Akida C++ Inference Deployment Package

Overview

This package provides a complete, working example of deploying a trained Akida neural network model as a standalone C++ application on a Linux host. It bridges the gap between Python-based model training and production C++ deployment without requiring Python at runtime.

What's Included

Complete C++ inference pipeline (src/inference.cpp) with detailed comments explaining each API call
Linux system implementation (src/system_linux.cpp) for required runtime hooks
Model conversion script (scripts/convert_model.py) to transform .fbz models to C++ binaries
Test input generator (scripts/generate_test_input.py) for validation against Python results
Ready-to-build CMake configuration (src/CMakeLists.txt)

Target Use Case

You have:

✅ A trained Keras model converted to Akida format (.fbz file)
✅ Validated the model works in Python using the Akida SDK
✅ An AKD1000 or AKD1500 device connected to a Linux host via PCIe

You want:

🎯 A standalone C++ application that runs inference without Python
🎯 Production-ready code you can integrate into your existing C++ codebase
🎯 Full control over the inference pipeline (batching, latency measurement, pre/post-processing)

Quick Start

Prerequisites

Hardware:

AKD1000 or AKD1500 connected via PCIe to a Linux host (Ubuntu/Debian recommended)
PCIe driver installed and device visible

Software:

CMake 3.16 or later
C++17 compatible compiler (GCC 7+, Clang 5+)
Python 3.7+ with akida package (only needed for model conversion, not runtime)
Trained Akida model file (.fbz format)

Verification Steps:

# 1. Check PCIe driver is loaded
lsmod | grep akida
# Should show: akida_dw_edma

# 2. Verify device is visible
akida devices
# Should list at least one device

# 3. Check permissions
ls -l /dev/akida*
# You should have read/write access (or run as root)

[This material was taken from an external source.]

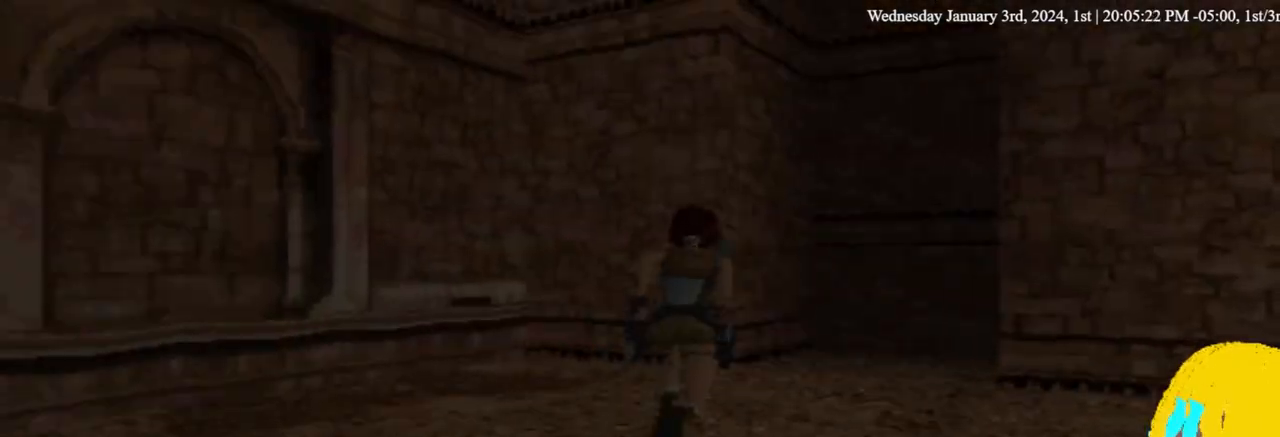
Gameplay with a controller (PlayStation layout); each line is a JSON object with the inputs held at the frame after it. "events" lists button and stick changes between this image and that frame as [ms after this image, input, new state], when the widget could be followed in between.
{"buttons": ["DPAD_UP", "DPAD_RIGHT"], "left_stick": "center", "right_stick": "center", "events": []}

Step 1: Deploy the Akida Engine

The Akida Engine is the C++ library that interfaces with the hardware. Deploy it using the Python SDK:

# Create a working directory
mkdir akida_deployment && cd akida_deployment

# Deploy the engine with host examples
akida engine deploy --dest-path . --with-host-examples

This creates an engine/ directory containing:

api/ - C++ API headers
host/ - Host-specific drivers (PCIe)
infra/ - Infrastructure interfaces
cmake/ - Build system modules
test/ - Example programs
libakida.a - Static library

Verify the deployment:

# Build and run the included example
cd engine/test/simple_conv_v2
mkdir build
cmake . -B build
make -C build
./build/simple_conv_v2

# Should output: "Success!"
cd ../../..  # Return to akida_deployment/

Step 2: Place This Package

Copy this customer_deployment_package/ directory into engine/test/:

# Assuming you received this package as a zip file
unzip customer_deployment_package.zip
cp -r customer_deployment_package engine/test/

Why this location? The CMake configuration uses relative paths to find the engine's build modules. Placing the package at engine/test/customer_deployment_package/ ensures these paths resolve correctly.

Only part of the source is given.